Voltaram todas pelo mesmo caminho, ela vinha sob “vara”, ladeada por duas das “irmãs”, que lhe apertavam tanto as mãos que chegou a temer pelos seus dedos. No colégio, ela já quase sabia o que lhe esperava: castigos de todas as maneiras possíveis. Falta de merenda por uns 100 dias, pois se com coisas mínimas já passara 30 dias sem merenda, imagine-se um acontecimento de tal gravidade. Ajoelhar no milho na capela interior, pelo menos por uma hora dia, seria café pequeno, limpar as escadas, lavar roupas, não ir para o recreio, etc., etc. Etc.
Já, por sua causa, chegaram tarde, todos tiveram de ir para o refeitório e depois do jantar, sem qualquer intervalo, iriam para a cama. Assim foi feito, mas ela, que já ia se danar mesmo, resolveu que teria de fazer mais uma. O que fizera, sem qualquer maldade, apenas para agradar o seu espírito infantil, dar aso a sua infância retida pelo regime de vida que lhe deram, agora seria feito com maldade mesmo, uma vingança antecipada do que iria padecer nos próximos dias.
Assim que ajoelhou para começar a reza noturna, um martírio diário de, ao menos, 15 minutos, quanto pior naquele dia, que haveria uma preleção do que não deveria ser feito, o exemplo do que não deveria ser seguido, pediu para ir ao banheiro.
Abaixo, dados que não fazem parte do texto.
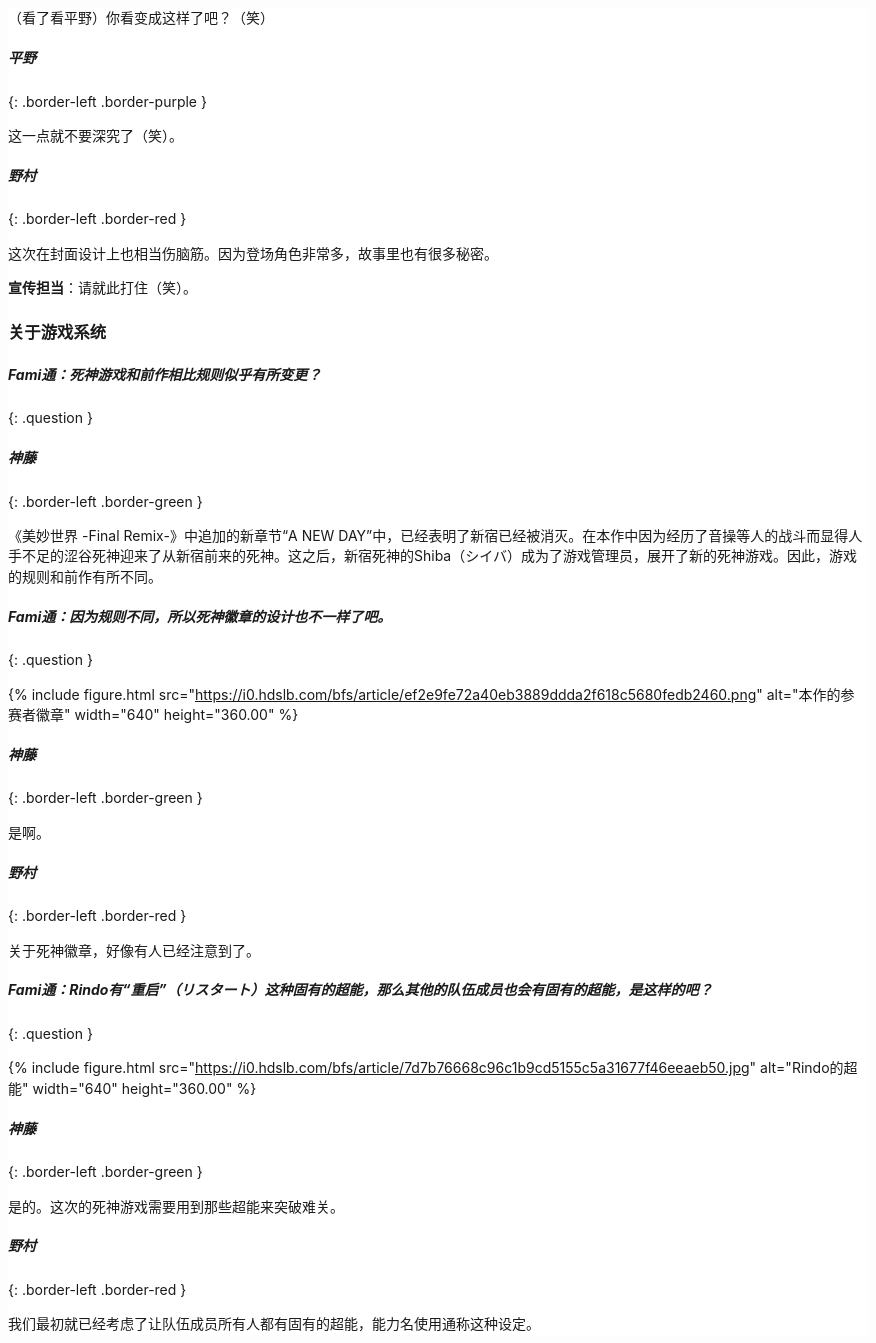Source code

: （看了看平野）你看变成这样了吧？（笑）

##### 平野
{: .border-left .border-purple }

这一点就不要深究了（笑）。

##### 野村
{: .border-left .border-red }

这次在封面设计上也相当伤脑筋。因为登场角色非常多，故事里也有很多秘密。

**宣传担当**：请就此打住（笑）。

### 关于游戏系统

##### Fami通：死神游戏和前作相比规则似乎有所变更？
{: .question }

##### 神藤
{: .border-left .border-green }

《美妙世界 -Final Remix-》中追加的新章节“A NEW DAY”中，已经表明了新宿已经被消灭。在本作中因为经历了音操等人的战斗而显得人手不足的涩谷死神迎来了从新宿前来的死神。这之后，新宿死神的Shiba（<span lang="ja">シイバ</span>）成为了游戏管理员，展开了新的死神游戏。因此，游戏的规则和前作有所不同。

##### Fami通：因为规则不同，所以死神徽章的设计也不一样了吧。
{: .question }

{% include figure.html src="https://i0.hdslb.com/bfs/article/ef2e9fe72a40eb3889ddda2f618c5680fedb2460.png" alt="本作的参赛者徽章" width="640" height="360.00" %}

##### 神藤
{: .border-left .border-green }

是啊。

##### 野村
{: .border-left .border-red }

关于死神徽章，好像有人已经注意到了。

##### Fami通：Rindo有“重启”（<span lang="ja">リスタート</span>）这种固有的超能，那么其他的队伍成员也会有固有的超能，是这样的吧？
{: .question }

{% include figure.html src="https://i0.hdslb.com/bfs/article/7d7b76668c96c1b9cd5155c5a31677f46eeaeb50.jpg" alt="Rindo的超能" width="640" height="360.00" %}

##### 神藤
{: .border-left .border-green }

是的。这次的死神游戏需要用到那些超能来突破难关。

##### 野村
{: .border-left .border-red }

我们最初就已经考虑了让队伍成员所有人都有固有的超能，能力名使用通称这种设定。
Durante a reza, ela sabia, não se poderia ter vontade de fazer xixi, alias, não se poderia ter vontade de nada, a concentração teria de ser toda em cristo, no cristo, por cristo, mas a necessidade física não espera e o biológico funciona, ainda mais quando é provocado para tal. Diante da negativa, ela subiu na cama, suja como estava e, em cima do travesseiro, fez o seu xixi, quentinho, saboroso até, porque aquela “mijadinha” básica representava para si o seu escárnio, o seu descaso, e, por que não dizer: o seu poder. Ela, sozinha, aos 9 ou 10 anos desafiou,bem verdade que sem querer, os poderosos, “Deus” e o seu séquito, as suas “amantes” e, nada e nem ninguém lhe tiraria este grande “prazer” de ter feito o certo, que dera errado, mas que lhe mostrou que, sozinha, poderia vencer, com o venceu e vem vencendo, desafiando e conseguindo suas vitórias pessoais, que, nem mesmo o “Cardeal”, foi capaz de evitar ou reprimir.